A Tokyo-based non-governmental organization, Human Rights Now, on Wednesday called on the Japanese government to take a stronger stance over the arrests of two Reuters journalists detained in Myanmar last week.
Japanese Foreign Minister Taro Kono on Tuesday said freedom of the press was vital and that Japan was closely monitoring the situation, but he did not call for the journalists’ release.
Human Rights Now Secretary-General Kazuko Ito told Reuters that Japan should send a stronger message about the arrests.
Ito said that by not joining in international calls for the journalists’ release, Japan might be sending a message that it was ok for the Myanmar government to violate human rights.
“Therefore, I would like (the government of Japan) to exercise care in its comments and clearly express a stance of standing together with those who are victims of human rights violations,” she told Reuters.
Japan typically shies away from outspoken public comments about human rights issues overseas, preferring to focus on quiet diplomacy. A spokesman for Abe’s office had no immediate comment on Ito’s remarks.
Japan had been “conducting dialogue” with Myanmar’s government on the human rights situation there in general, a spokesman for the prime minister’s office said on Friday.
Japan is one of Mynamar’s biggest foreign aid donors, where it vies for influence with China, Myanmar’s largest trading partner. Japan said last year it would provide aid worth $7 billion to Myanmar over five years.
Human Rights Now is a well-known group in Japan. It has a membership of over 700 individuals and organisations, including lawyers, with a presence in Tokyo and Osaka in Japan as well as New York, Geneva and Myanmar, its website says, and has had United Nations special consultative status since 2012.
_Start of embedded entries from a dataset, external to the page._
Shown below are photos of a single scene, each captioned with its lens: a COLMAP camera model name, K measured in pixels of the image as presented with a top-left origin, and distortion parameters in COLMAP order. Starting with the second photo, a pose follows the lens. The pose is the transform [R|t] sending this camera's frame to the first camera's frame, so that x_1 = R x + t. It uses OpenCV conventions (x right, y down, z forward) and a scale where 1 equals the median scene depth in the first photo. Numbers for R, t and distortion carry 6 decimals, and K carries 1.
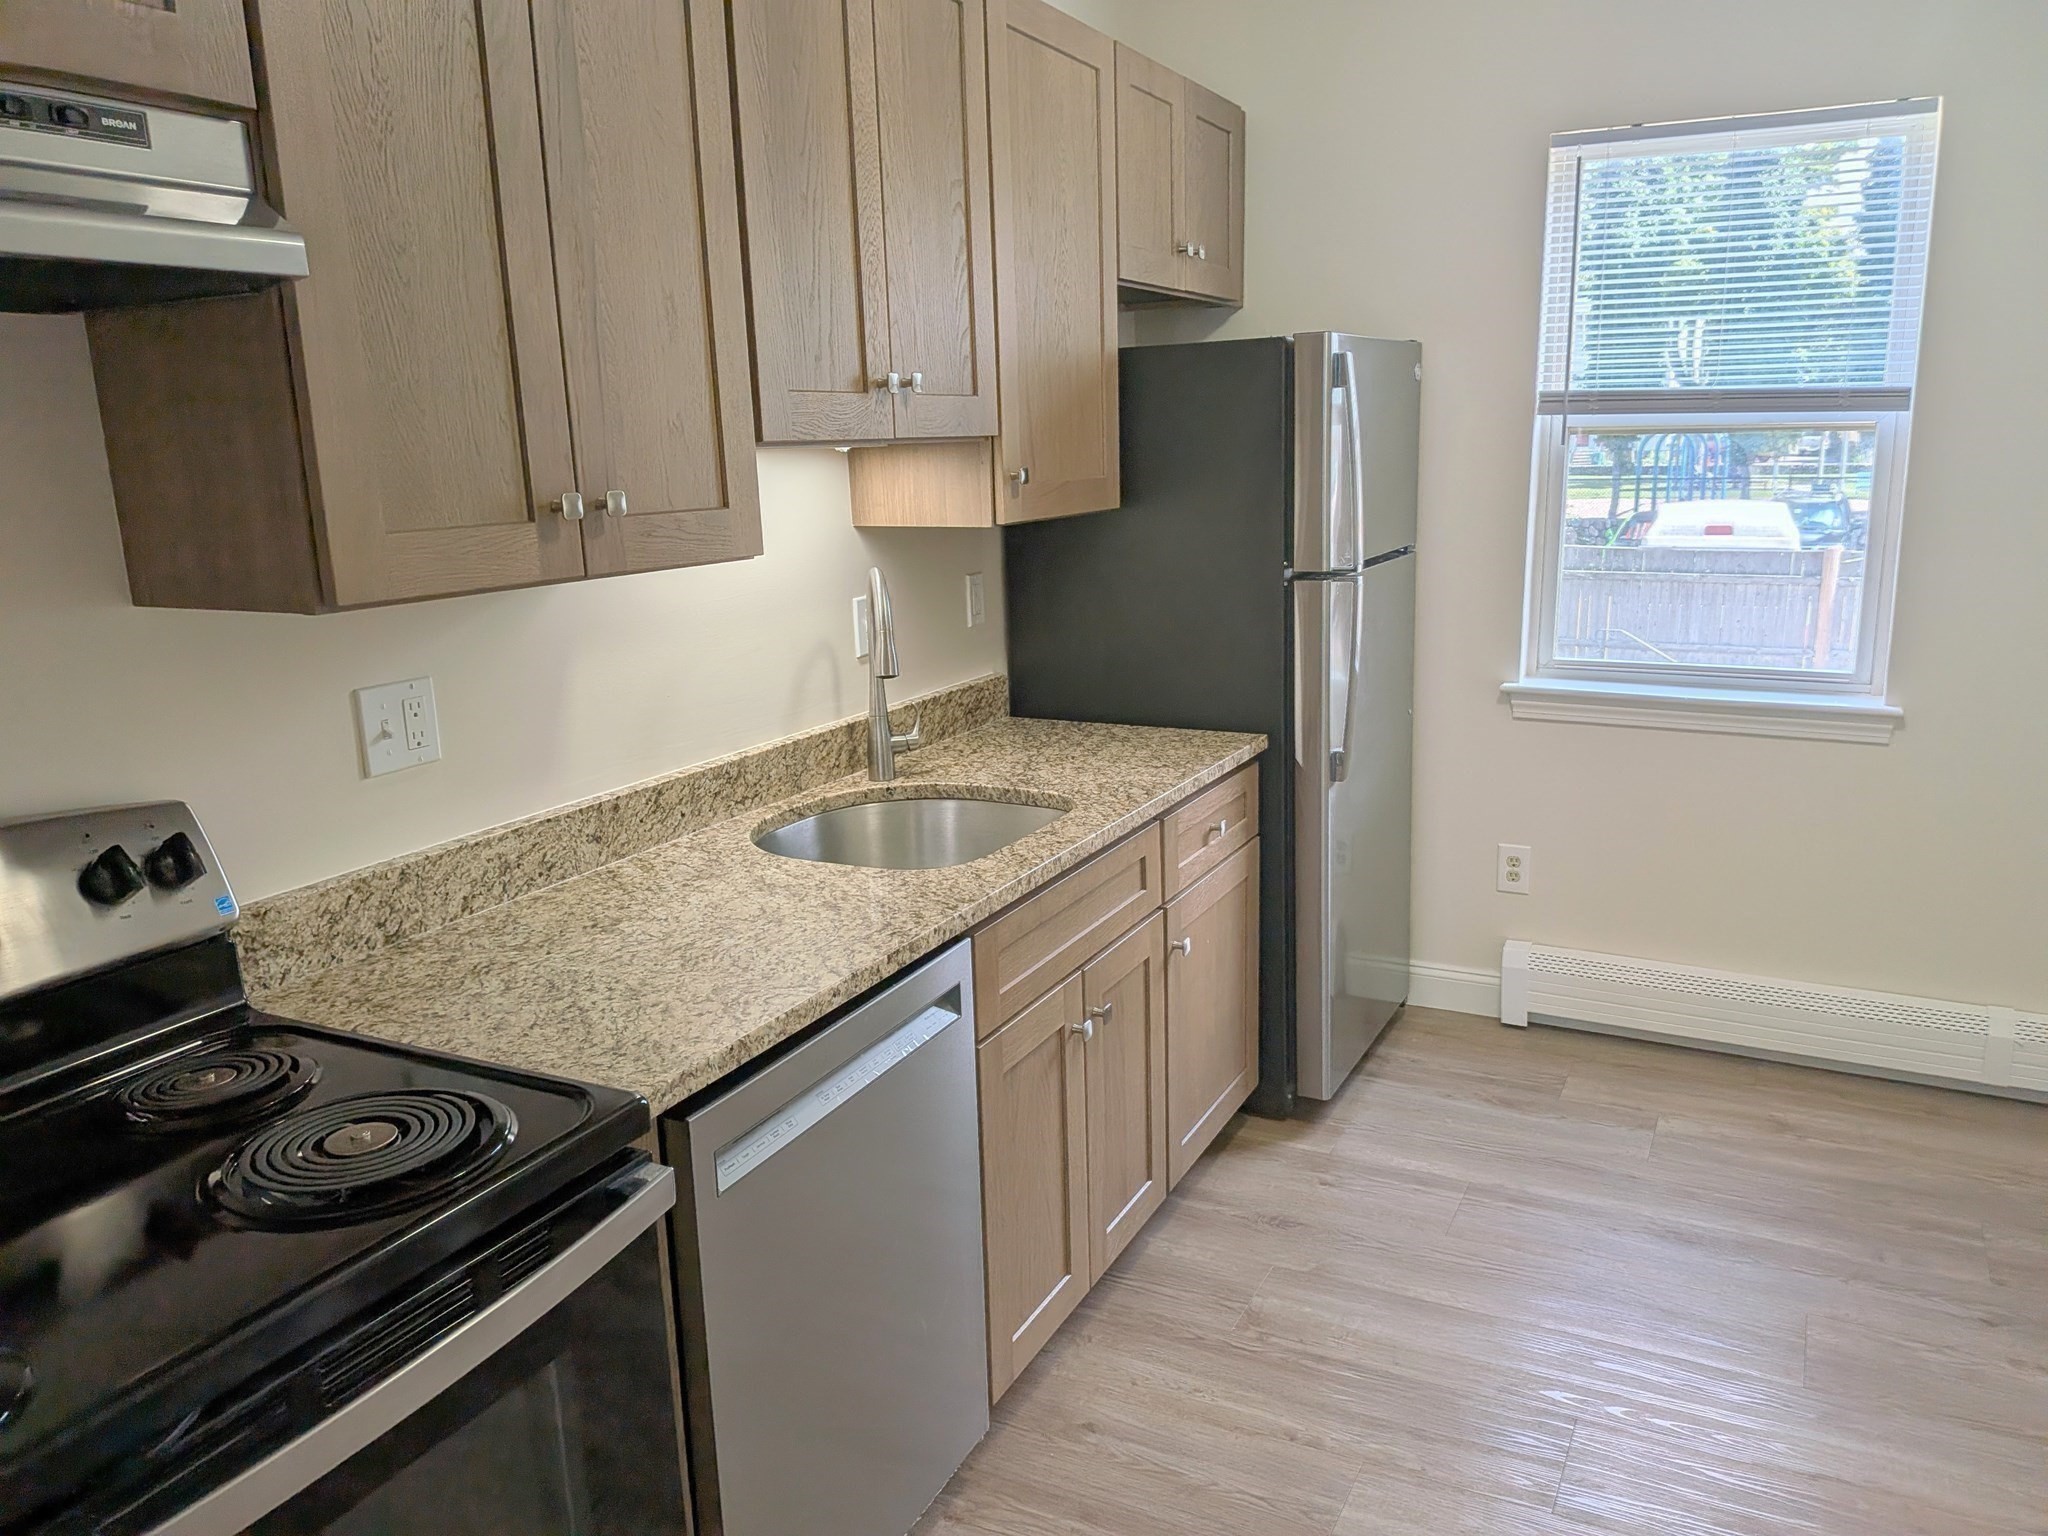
lens RADIAL K [[1476.4, 0, 1088.6], [0, 1476.4, 784.7], [0, 0, 1]] dist [0.048120, -0.073417]
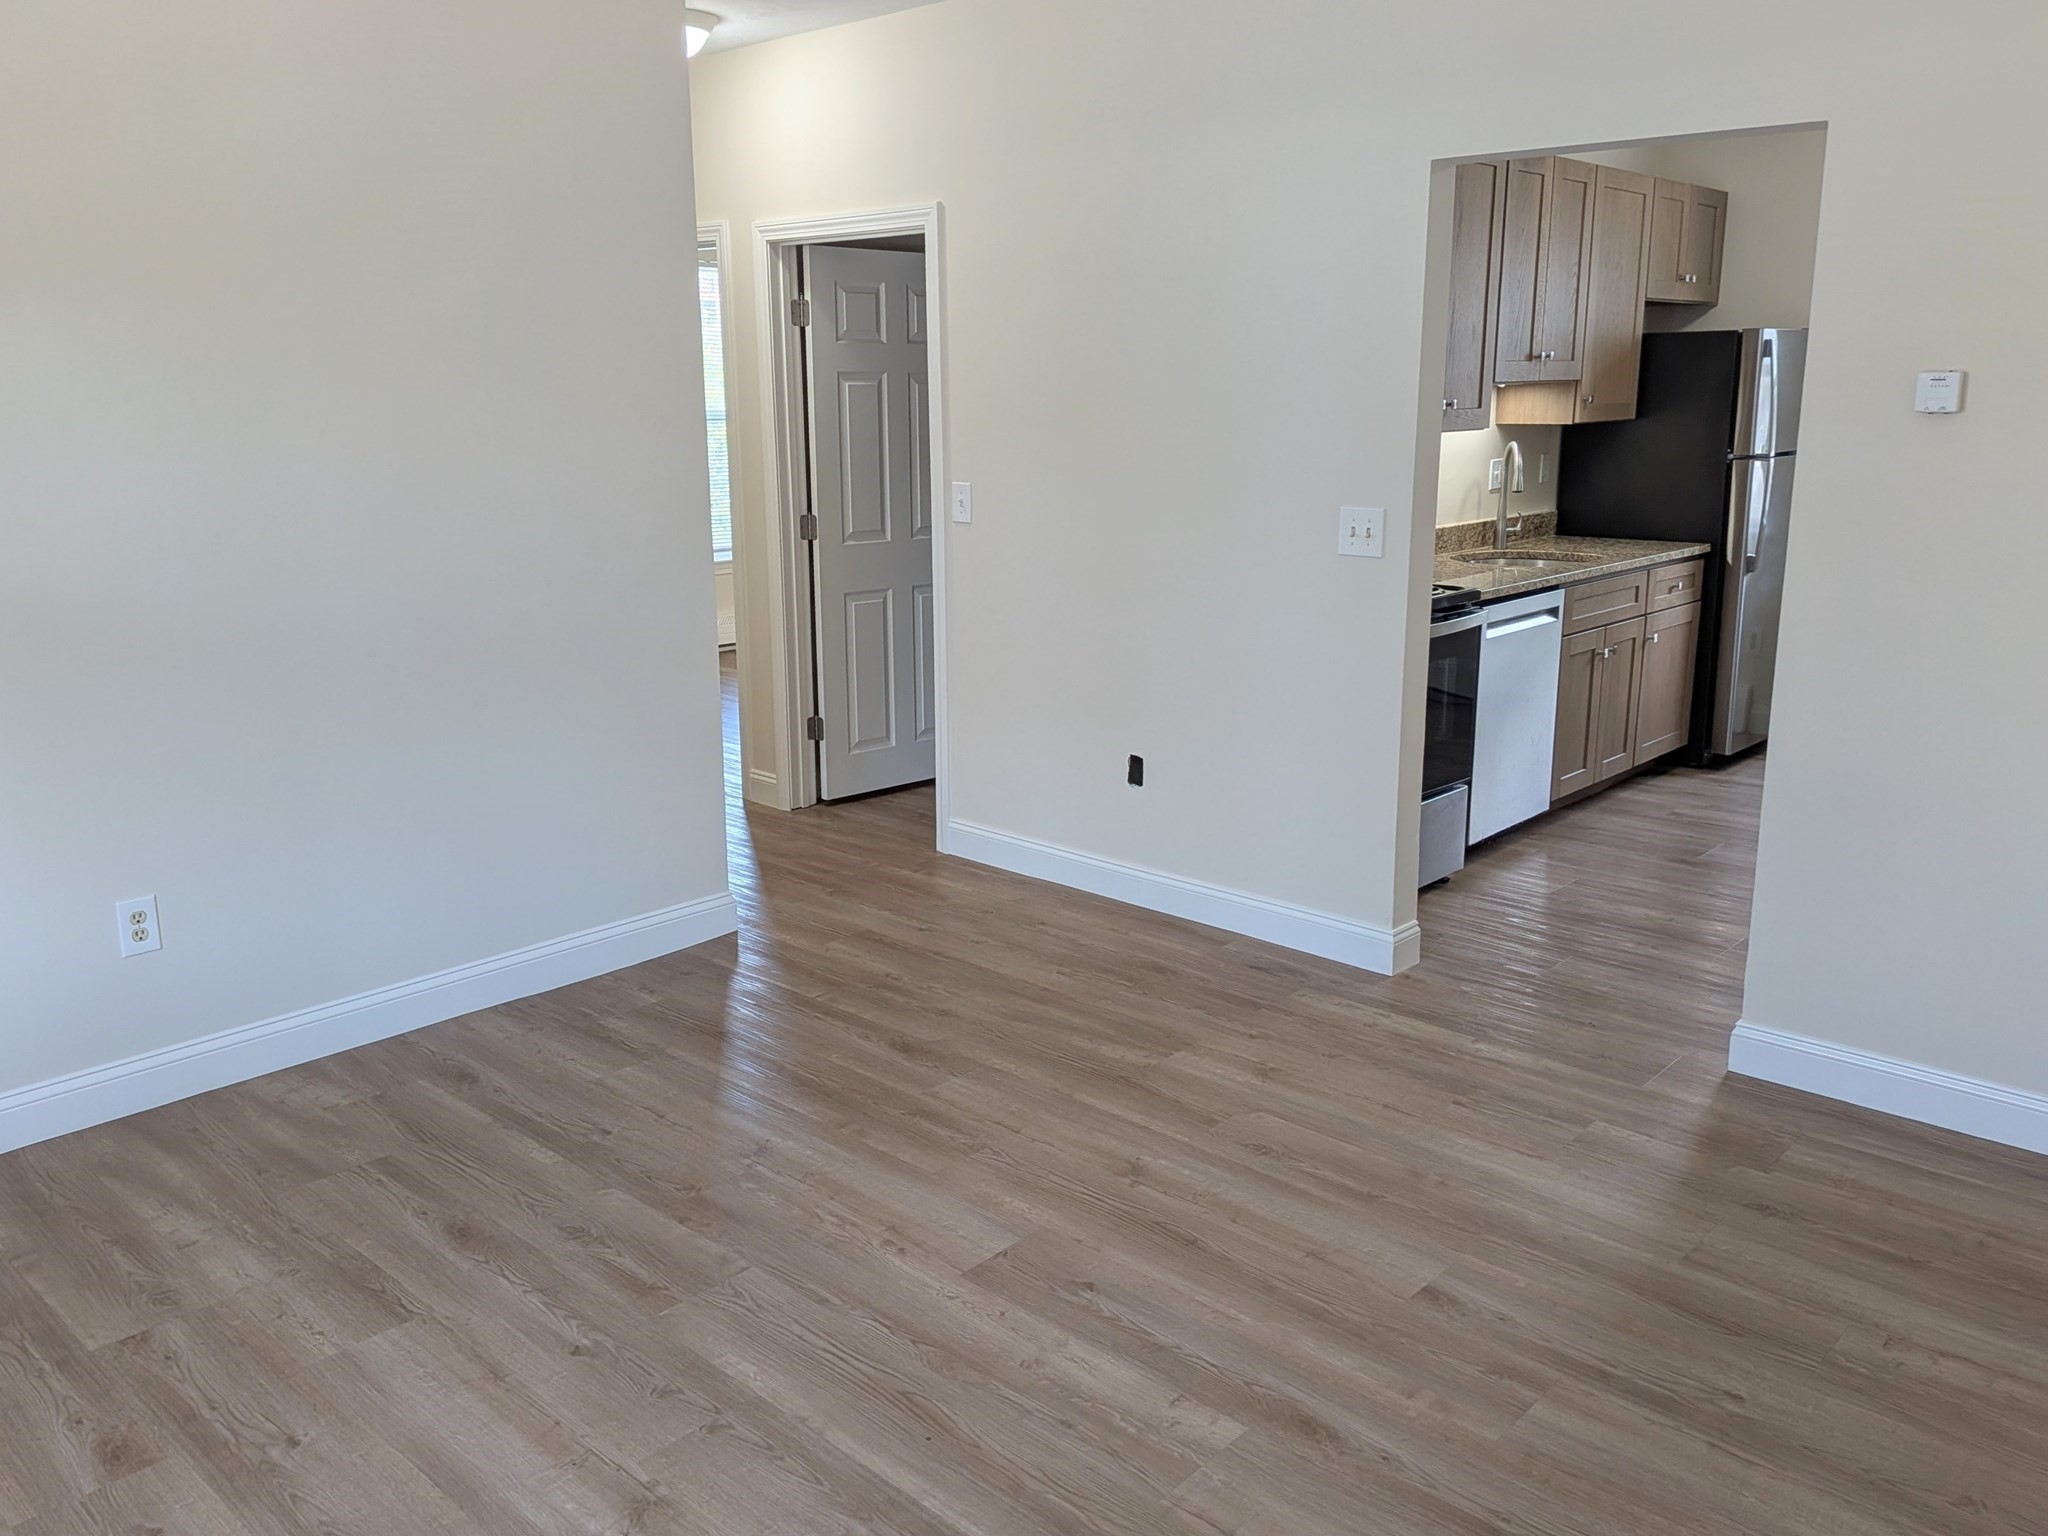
lens RADIAL K [[1643.5, 0, 987.7], [0, 1643.5, 773.9], [0, 0, 1]] dist [0.051092, -0.038923]
pose [[0.953054, 0.080007, -0.292040, -0.133667], [-0.079766, 0.996732, 0.012752, 0.361213], [0.292105, 0.011141, 0.956321, -1.498650]]
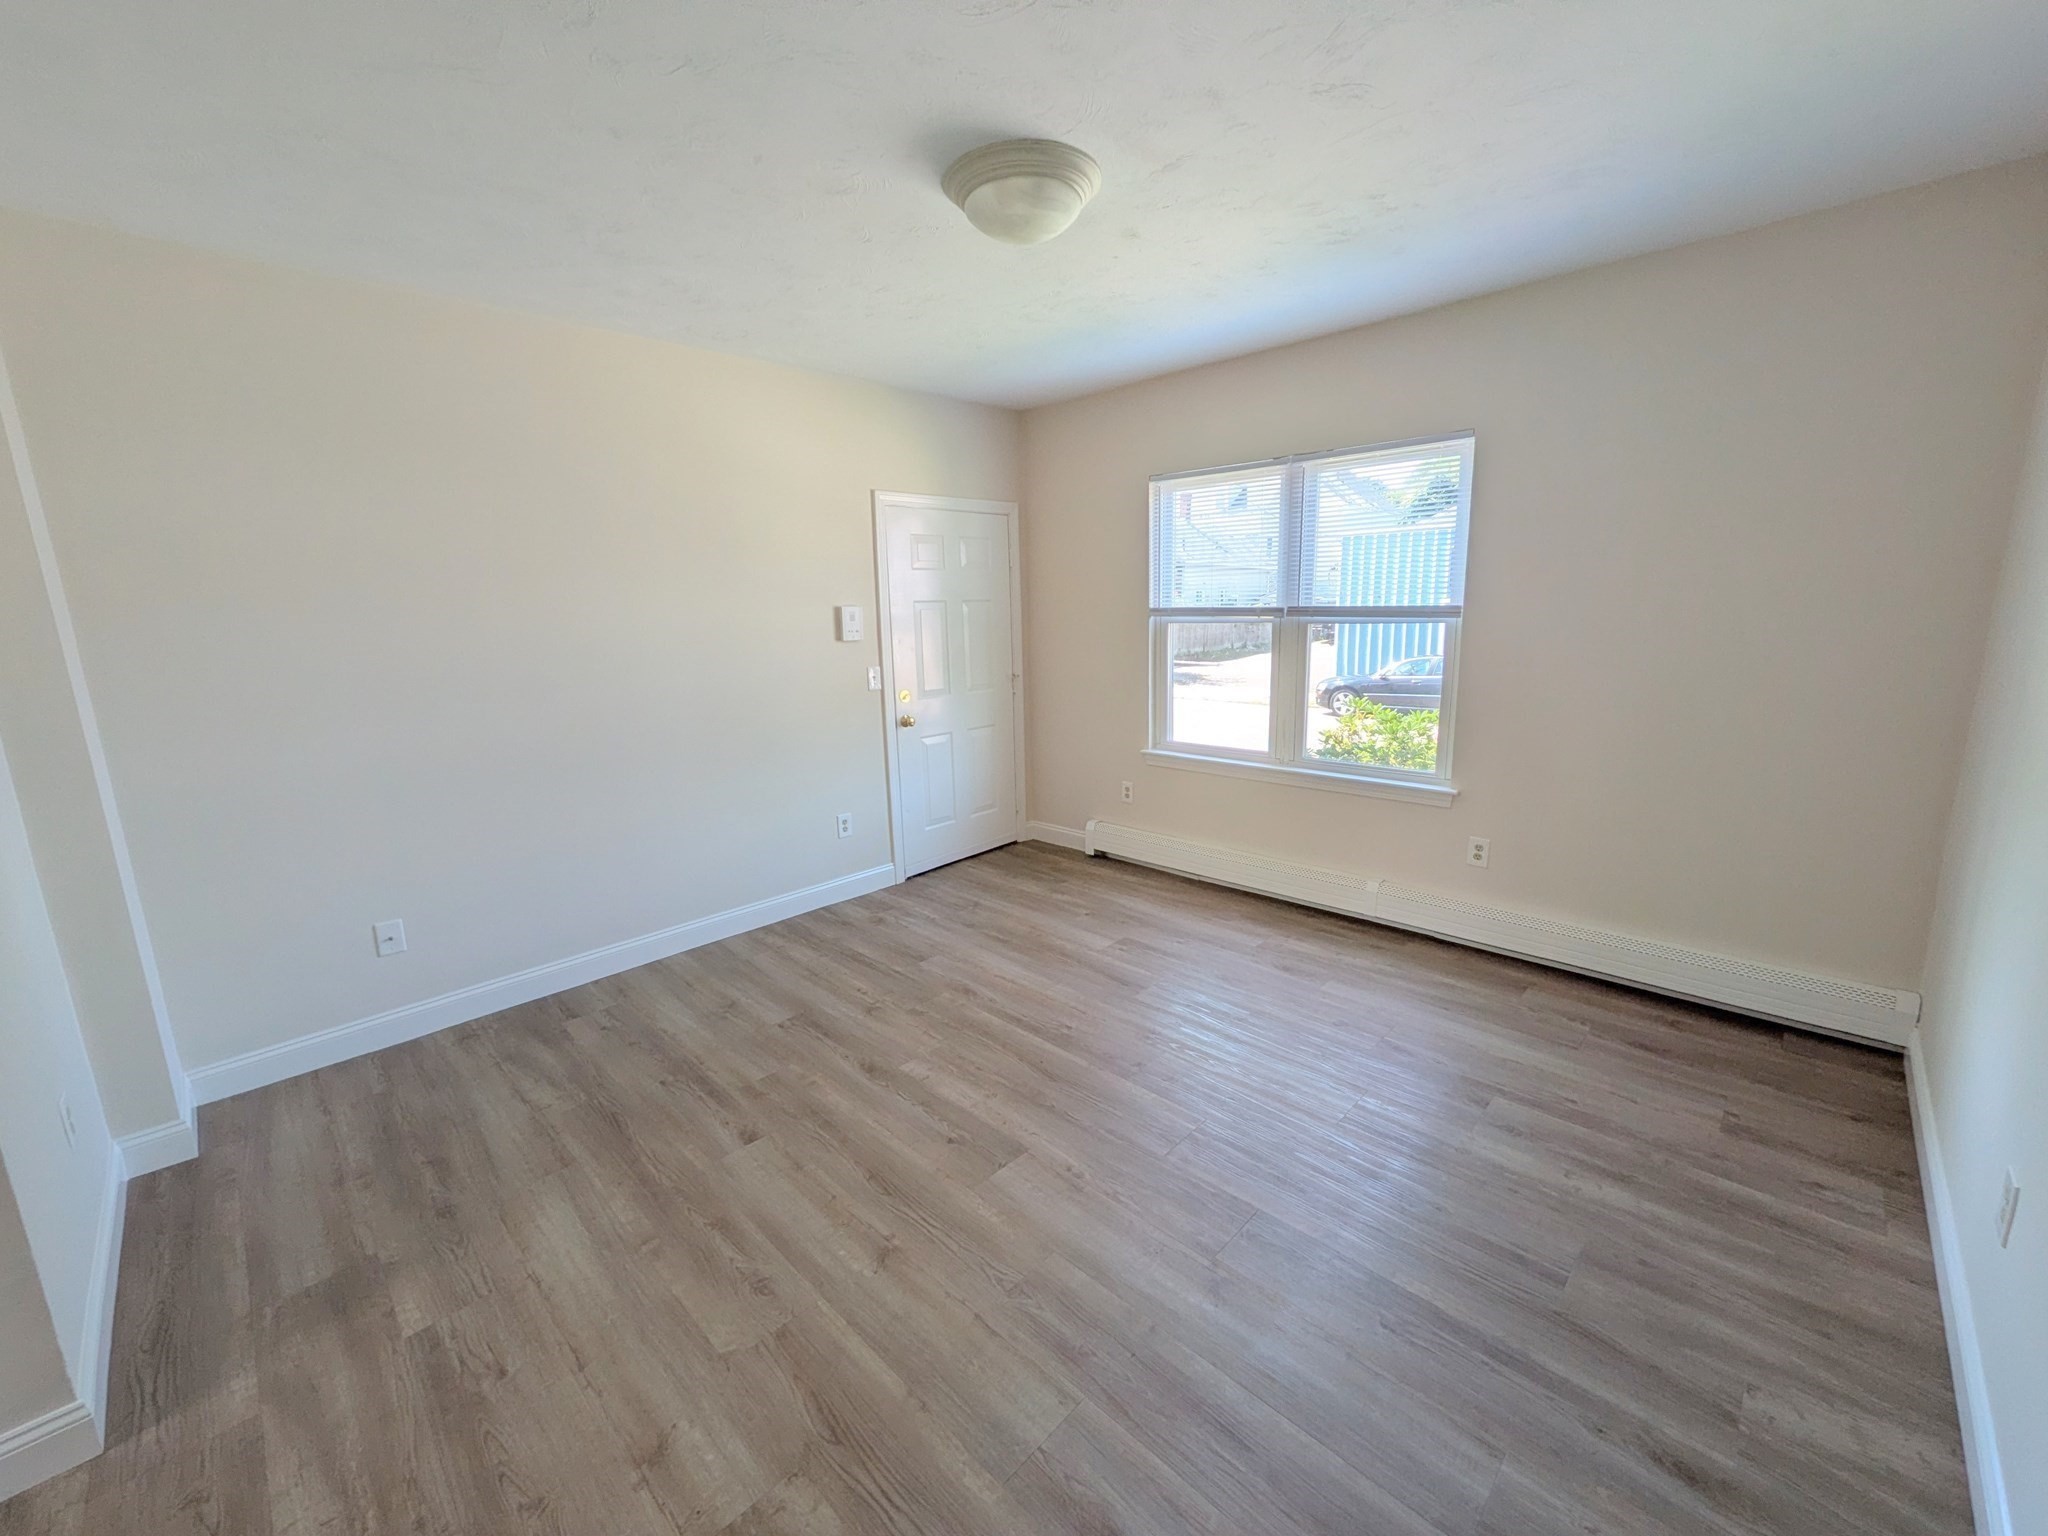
lens RADIAL K [[809.7, 0, 1027.8], [0, 809.7, 760.9], [0, 0, 1]] dist [-0.006290, 0.000265]
pose [[-0.950603, -0.019947, 0.309767, -0.741354], [0.112684, 0.907681, 0.404250, -0.038793], [-0.289233, 0.419187, -0.860597, 0.229571]]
The Reuters journalists were arrested after they were invited to dine with police officers on the evening of December12 on the outskirts of Myanmar’s largest city, Yangon.
They had worked on Reuters coverage of a crisis that has seen an estimated 655,000 Rohingya Muslims flee from a fierce military crackdown in the western state of Rakhine following attacks by militants.
There has been no word on where the two journalists are being held, as authorities investigate whether they violated the countries colonial-era Official Secrets Act, which carries a maximum prison sentence of 14 years.
A number of governments, including the United States, Canada and Britain, and United Nations Secretary-General Antonio Guterres, have criticised the arrests as an attack on press freedom and called on Myanmar to release the two men.
“The detention of journalists reporting on such critical matters to the public interest is an egregious attack on freedom of the press in Myanmar that will severely undermine the ability of journalists to conduct their legitimate work without fear of reprisal,” Human Rights Now said in a statement, in which it called for the journalists’ immediate release and the end to proceedings against them.